Como si el justo medio no existiera, sonaría a provocación alzar la bandera blanca de la paz. Uno tiene la impresión de que hay que tomar partido por uno de los extremos, si quiere opinar o participar, cuando precisamente se trata de un tema que concierne eminentemente a los ciudadanos sin color de partidos. La paz no tiene dueños. Alcanzarla es una aspiración legítima de cualquier individuo que sabe que habita con otros este mundo y desea convivir con ellos. Llegado a los setenta años de edad, el filósofo alemán Immanuel Kant publicó un breve ensayo que tituló “La paz perpetua”. Al acabar de poner el título, recordó que en el cartel de una posada holandesa alguien había dibujado un cementerio, y sintió que esa inscripción de “paz perpetua” en su libro iba a ser tomada como si él propusiera la paz de los muertos. Se le ocurrió como solución dejar el título que ya había puesto y más bien escribir una corta introducción en la que cuenta lo del cartelito holandés.

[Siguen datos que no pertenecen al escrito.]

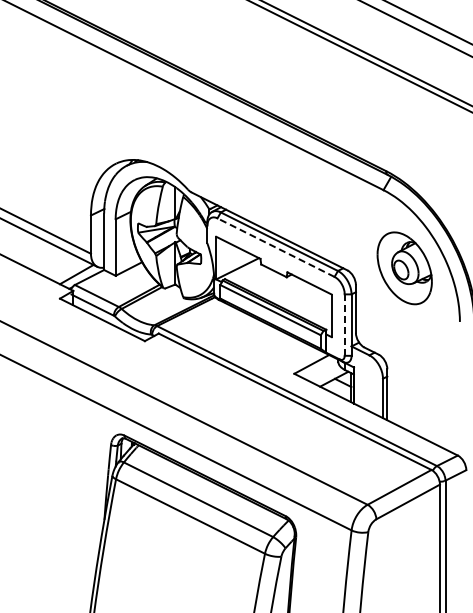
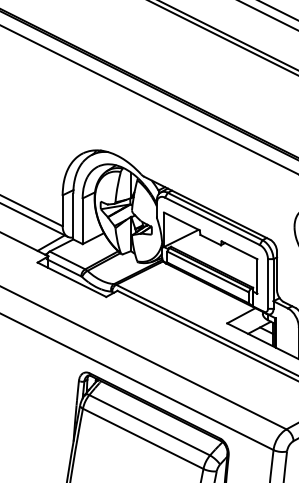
line: (275, 247) -> (211, 221), dashed -> solid
line: (344, 325) -> (267, 284), dashed -> solid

Pienso que Kant lo que hizo fue poner sobre aviso al lector y, al tiempo, reírse de sí mismo con esta anécdota, pues ahí mismo escribe que los líderes políticos y los gobernantes nunca están contentos si no es haciendo la guerra, y que los filósofos en cambio no son sino unos soñadores cuando proponen tomar la paz en serio y para siempre. La paz ciertamente es un sueño, pero es válido soñarla, y nos la merecemos en un país ya acostumbrado al conflicto lastimosamente. Así como la paz no es una mercancía tampoco es algo que se puede definir exclusivamente en un acuerdo. Es resultado de un pacto que tiene limitaciones, y que por tanto hay que procurar disminuirlas lo más posible para hacerlo viable. No es haciendo más guerra, ni siquiera con palabras, como se consigue, pues la agresividad se inflama con términos verbales incendiarios, y el conflicto vuelve y aparece.
La paz parte de un estado del alma que uno instala en sí mismo y trata de compartir con otros. Pero también de permitir que otros compartan con uno en el marco de la tolerancia. En nuestras tierras caribes su metáfora es brisa de diciembre, es velero que navega en la bahía segura, es alcatraz que vuela sobre el mar llevado por el viento, es canción que se pasea por las sabanas de la Costa. Y es también, -cómo no- resistencia tranquila y firme que se opone a todo el que quiere encender los ánimos, adueñarse de su significado, aprovecharse politiqueramente de ella en tiempos turbios, que ya empiezan a volverse turbulentos con la proximidad de nuevas elecciones. La paz es la promesa de la tierra prometida a la que se va llegando después de atravesar desiertos. Son motivos para decir: déjennos la paz, pero que no sea la de los cementerios.